La tranquilidad de Palmanyola se vio sacudida en la tarde del jueves cuando, desde una empresa de transportes ubicada en el cruce de Gardènies y Gessamins, se alzó una densa columna de humo acompañada de estruendosas explosiones. Los vecinos, alarmados por lo que ocurría, corrieron a ver qué pasaba. ¿Qué otra cosa íbamos a hacer? La situación era digna de una película de acción.
Un despliegue sorprendente
Sobre las 20:00 horas, el lugar se convirtió en un ir y venir de vehículos de emergencia. Al llegar, la Policía Local de Bunyola encontró un vehículo ardiendo y varias explosiones resonando a su alrededor. No había tiempo que perder; aunque el incendio estaba localizado dentro del recinto, el humo comenzó a expandirse velozmente. Por precaución, evacuaron a los residentes más cercanos.
Afortunadamente, el fuego no afectó directamente a los hogares. Pero eso no significa que la preocupación no estuviera presente entre los vecinos que miraban con ansiedad desde sus ventanas.
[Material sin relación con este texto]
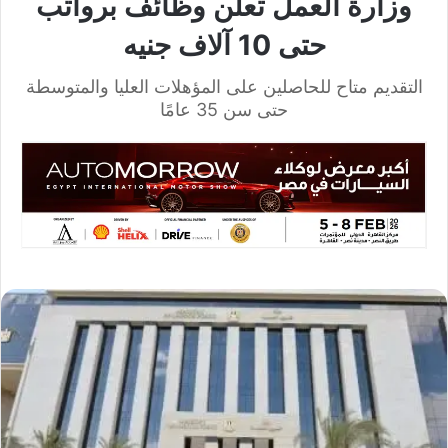
وزارة العمل تعلن وظائف برواتب
حتى 10 آلاف جنيه
التقديم متاح للحاصلين على المؤهلات العليا والمتوسطة
حتى سن 35 عامًا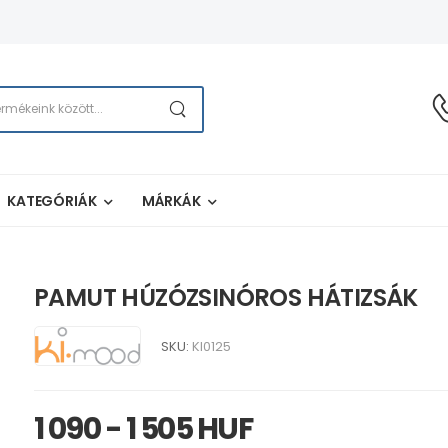
KATEGÓRIÁK
MÁRKÁK
PAMUT HÚZÓZSINÓROS HÁTIZSÁK
SKU:
KI0125
1 090 - 1 505 HUF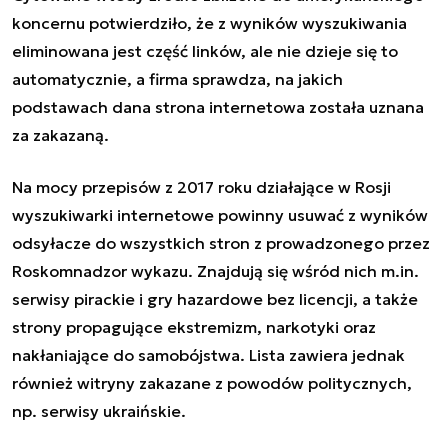
koncernu potwierdziło, że z wyników wyszukiwania
eliminowana jest część linków, ale nie dzieje się to
automatycznie, a firma sprawdza, na jakich
podstawach dana strona internetowa została uznana
za zakazaną.
Na mocy przepisów z 2017 roku działające w Rosji
wyszukiwarki internetowe powinny usuwać z wyników
odsyłacze do wszystkich stron z prowadzonego przez
Roskomnadzor wykazu. Znajdują się wśród nich m.in.
serwisy pirackie i gry hazardowe bez licencji, a także
strony propagujące ekstremizm, narkotyki oraz
nakłaniające do samobójstwa. Lista zawiera jednak
również witryny zakazane z powodów politycznych,
np. serwisy ukraińskie.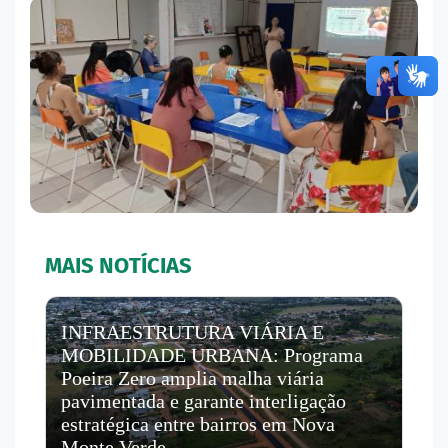
MAIS NOTÍCIAS
INFRAESTRUTURA VIÁRIA E
MOBILIDADE URBANA: Programa
Poeira Zero amplia malha viária
pavimentada e garante interligação
estratégica entre bairros em Nova
Monte Verde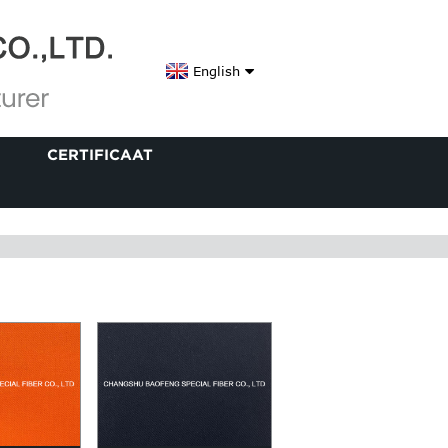
English
CERTIFICAAT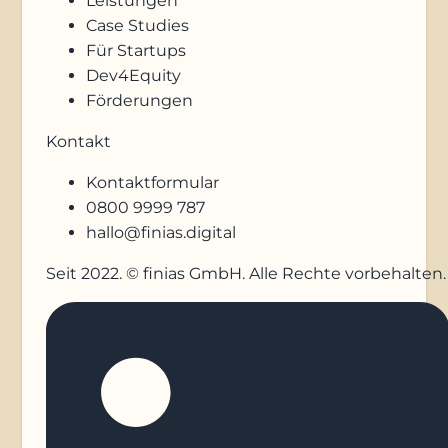
Leistungen
Case Studies
Für Startups
Dev4Equity
Förderungen
Kontakt
Kontaktformular
0800 9999 787
hallo@finias.digital
Seit 2022. © finias GmbH. Alle Rechte vorbehalten.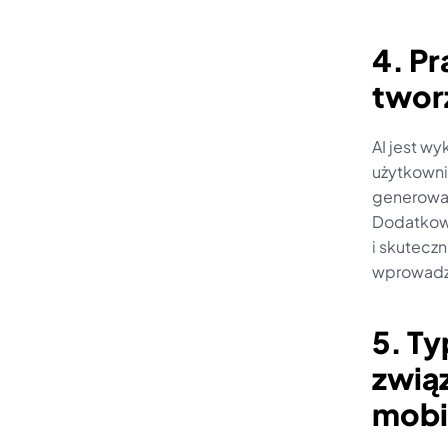
4. Pr
tworz
AI jest wy
użytkowni
generowan
Dodatkowo
i skuteczn
wprowadze
5. T
związ
mobi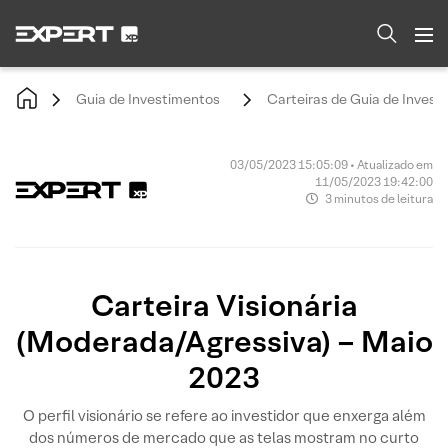
Guia de Investimentos
Carteiras de Guia de Invest
03/05/2023 15:05:09 • Atualizado em
11/05/2023 19:42:00
3 minutos de leitura
Carteira Visionária
(Moderada/Agressiva) – Maio
2023
O perfil visionário se refere ao investidor que enxerga além
dos números de mercado que as telas mostram no curto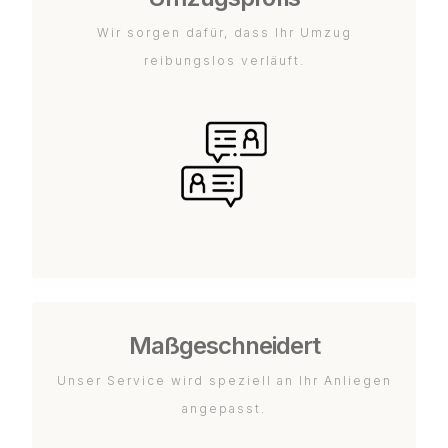
Wir sorgen dafür, dass Ihr Umzug
reibungslos verläuft.
Maßgeschneidert
Unser Service wird speziell an Ihr Anliegen
angepasst.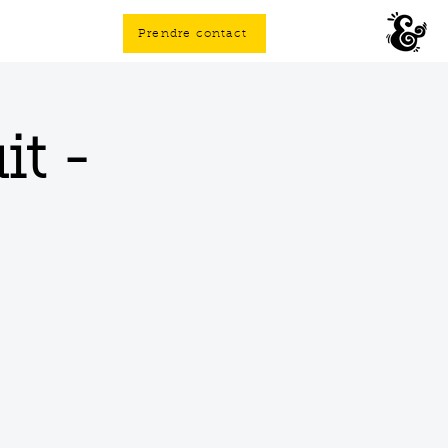
Prendre contact
it -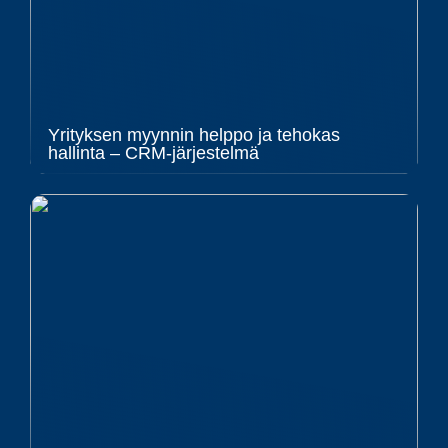
Yrityksen myynnin helppo ja tehokas
hallinta – CRM-järjestelmä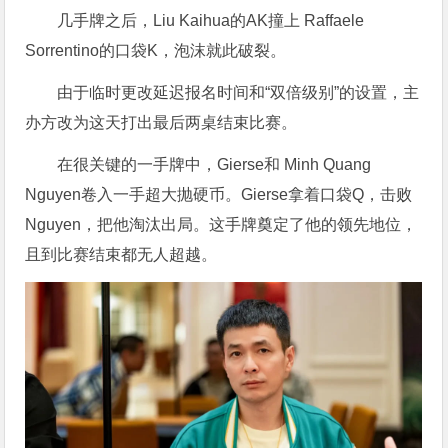
几手牌之后，Liu Kaihua的AK撞上 Raffaele
Sorrentino的口袋K，泡沫就此破裂。
由于临时更改延迟报名时间和“双倍级别”的设置，主
办方改为这天打出最后两桌结束比赛。
在很关键的一手牌中，Gierse和 Minh Quang
Nguyen卷入一手超大抛硬币。Gierse拿着口袋Q，击败
Nguyen，把他淘汰出局。这手牌奠定了他的领先地位，
且到比赛结束都无人超越。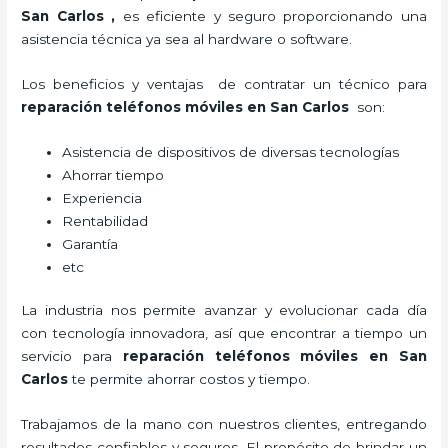
San Carlos
,
es eficiente y seguro proporcionando una
asistencia técnica ya sea al hardware o software.
Los beneficios y ventajas de contratar un técnico para
reparación teléfonos móviles
en San Carlos
son:
Asistencia de dispositivos de diversas tecnologías
Ahorrar tiempo
Experiencia
Rentabilidad
Garantía
etc
La industria nos permite avanzar y evolucionar cada día
con tecnología innovadora, así que encontrar a tiempo un
servicio para
reparación teléfonos móviles
en San
Carlos
te permite ahorrar costos y tiempo.
Trabajamos de la mano con nuestros clientes, entregando
resultados confiables y seguros. El propósito de brindar un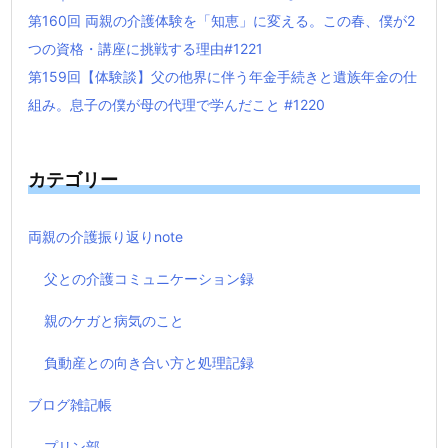
第160回 両親の介護体験を「知恵」に変える。この春、僕が2
つの資格・講座に挑戦する理由#1221
第159回【体験談】父の他界に伴う年金手続きと遺族年金の仕
組み。息子の僕が母の代理で学んだこと #1220
カテゴリー
両親の介護振り返りnote
父との介護コミュニケーション録
親のケガと病気のこと
負動産との向き合い方と処理記録
ブログ雑記帳
プリン部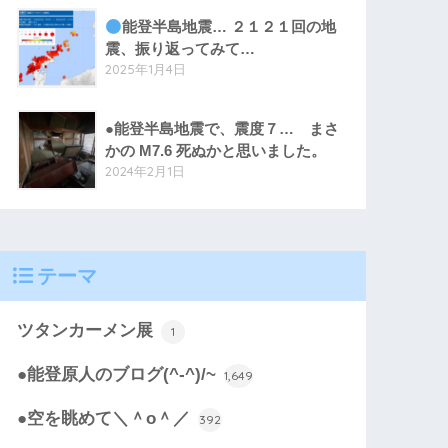
能登半島地震… ２１２１回の地
震、振り返ってみて…
2025年1月4日
●能登半島地震で、震度７… まさ
かの M7.6 死ぬかと思いました。
2024年2月1日
テーマ
ツタンカーメン展
1
●能登原人のブログ(^-^)/~
1,649
●空を眺めて＼＾o＾／
392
Los servicios de emergencia llegaron rápidamente: además de la Policía Local, participaron voluntarios de Protecció Civil y los Bombers de Mallorca. Todos sabían que tenían que actuar rápido ante la cantidad alarmante de combustible almacenado allí.
Las explosiones parecían no tener fin y estaban relacionadas con neumáticos acumulados junto a camiones y furgonetas del lugar. El humo negro era visible desde varios puntos de la isla e incluso recibieron llamadas preocupadas desde lugares tan lejanos como Arenal. Todo apunta a que un camión fue el responsable inicial del incendio; sin embargo, los detalles aún están saliendo a la luz mientras se elaboran informes sobre lo sucedido.